La Presse – February 23, 2000
By Vincent Marissal
After annoying the Parti Québécois establishment for the past two weeks, Jean-François Lisée was at it again yesterday, this time with the federal Liberals. He made them stumble on the rule of 50% plus one.
Reversing the roles normally played by people appearing before parliamentary committees and the Members of Parliament sitting on those committees, Mr. Lisée asked the Liberal majority several questions and received some astonishing replies.
The MP for Broadview-Greenwood, Dennis Mills answered, contrary to his party’s line, that the federal government would have to negotiate with Québec after a YES if the question was clear. « Personally, I would say that if the question was clear, we would begin the process of negotiations, » Mr. Mills responded to the former adviser to Premiers Bouchard and Parizeau. Mr. Mills subsequently sided with the official position of Prime Minister Chrétien and the Minister of Intergovernmental Affairs, Stéphane Dion.

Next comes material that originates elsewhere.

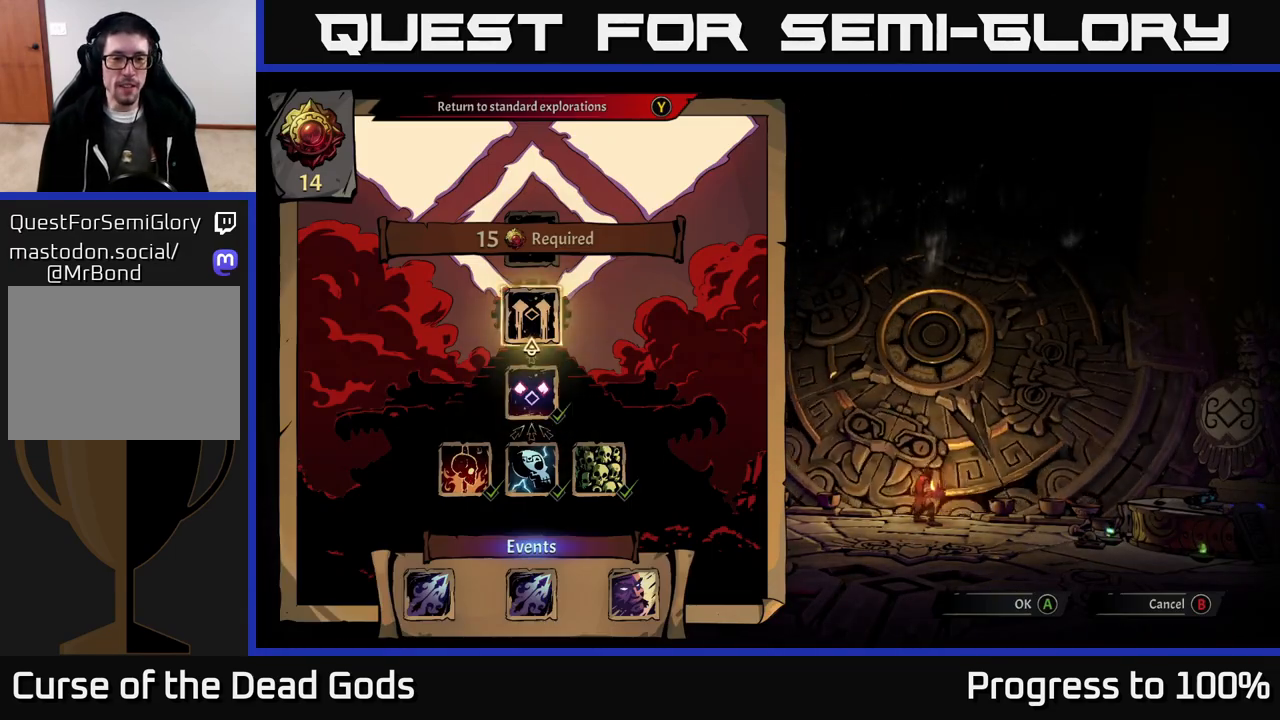
{"buttons": [], "left_stick": "center", "right_stick": "center", "events": [[67, "left_stick", "center"], [267, "A", "down"], [367, "A", "up"]]}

Mr. Dion said later that he didn’t know what his colleague Mr. Mills meant to say. Prime Minister Chrétien repeated that in his opinion, the debate on what constitutes a majority will not take place if sovereignists ask a clear question (on secession). « We want to have a clear question, » he said, « and if we have a clear question, the question of the majority will probably never be raised. »

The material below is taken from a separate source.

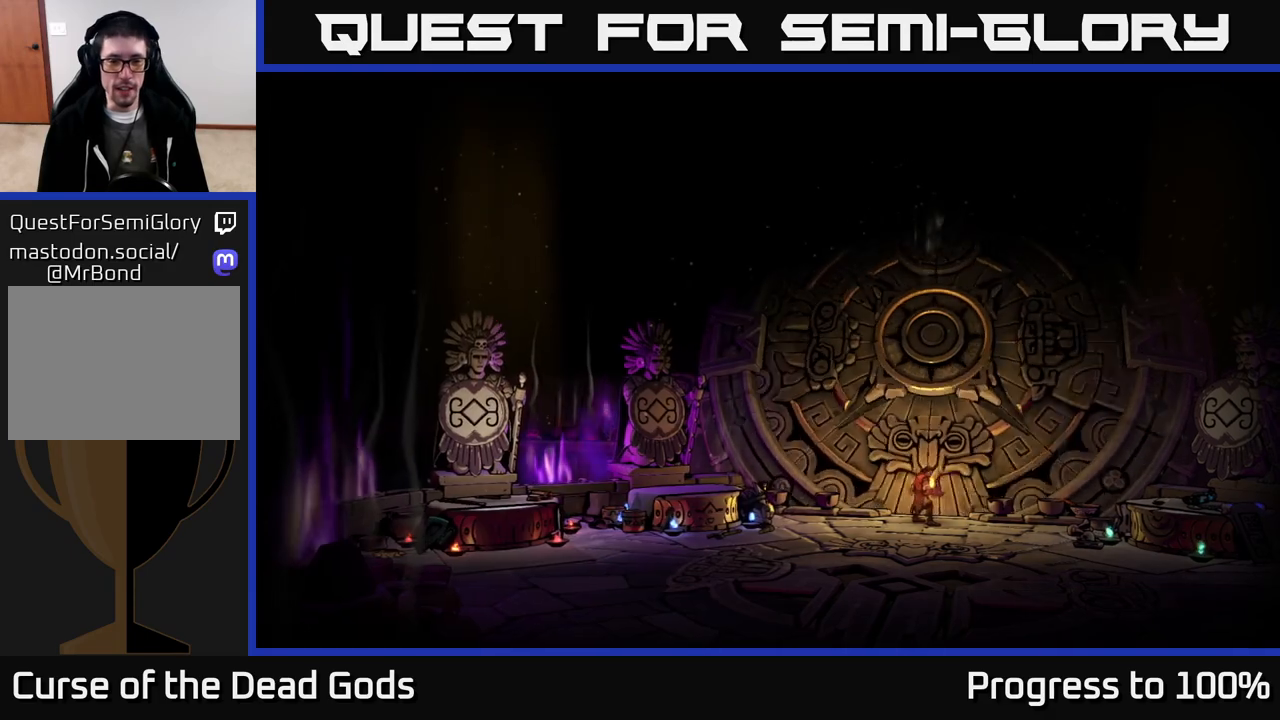
{"buttons": [], "left_stick": "center", "right_stick": "center", "events": []}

On the substance of the « clarity » bill, Jean-François Lisée succeeded in demonstrating that negotiations between Québec and the federal government would be virtually impossible, even with the agreement of the Canadian Parliament. Bill C-20, the former journalist pointed out, stipulates that any agreement on the secession of Québec must be validated by a constitutional amendment. Before agreeing to amend the Constitution, Ontario, Alberta and British Columbia would have to get the backing of their respective populations by referendum.
« If the Canadian government, supported by the House of Commons, negotiated and signed an agreement and adopted, in principle, the amendment on the Constitution of Québec, how many of you will campaign for the YES in Kelowna, Edmonton and Mississauga? » Mr. Lisée asked the members of the committee.

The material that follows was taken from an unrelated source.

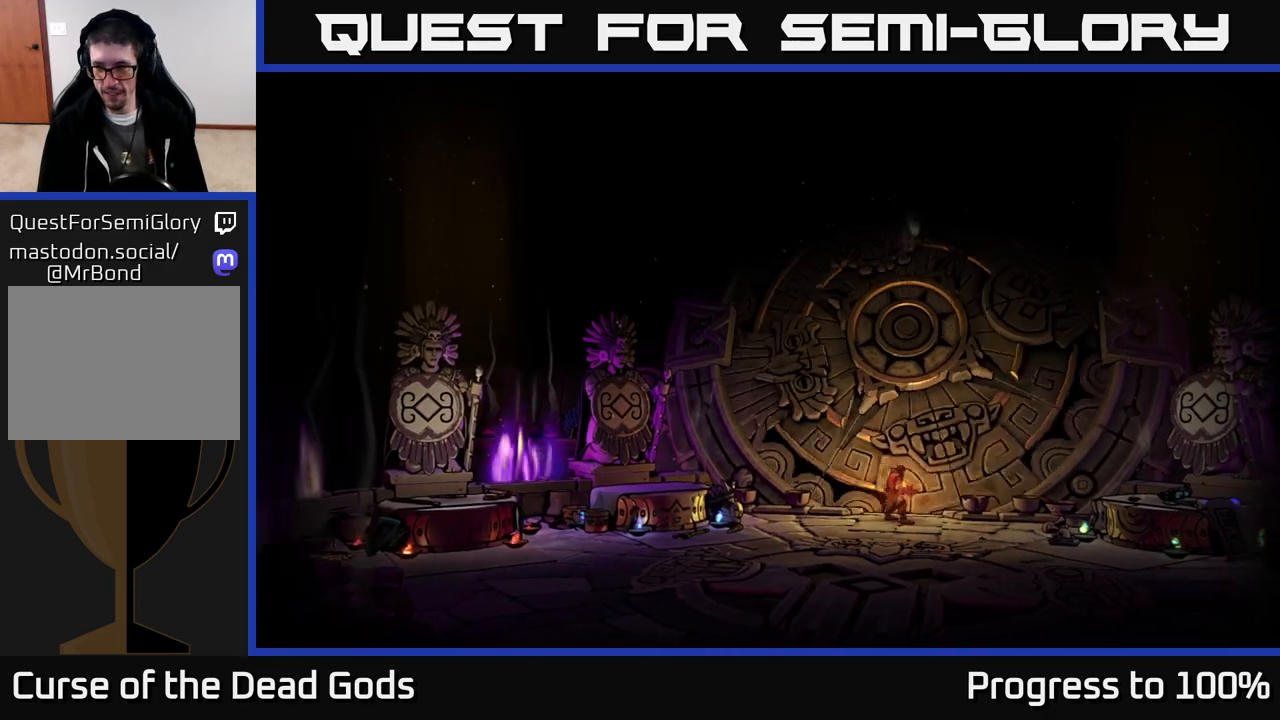
{"buttons": [], "left_stick": "center", "right_stick": "center", "events": []}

Stéphane Dion, the sponsor of the « clarity » bill, tried to minimized the impact of the critical comments made by former [Québec] Liberal [Party] leader Claude Ryan, who considers Ottawa’s undertaking useless and abusive. « There’s not a great deal of disagreement, » Mr. Dion stated. « He says that federal authorities would have to evaluate the clarity, he wants this to be after the referendum vote, and that’s what the bill provides, except for the question, which would be known before the referendum. You can’t run an entire campaign without telling the people whether you find the question clear. That would be absurd. »
Mr. Ryan’s opposition comes precisely from the fact that the federal government wants to decide before the referendum.
« The power to judge the clarity of the question that would be assigned to the federal Parliament would bring about Parliament’s obvious intrusion in a referendum campaign that was already underway, » he maintained Monday evening at the legislative committee hearings.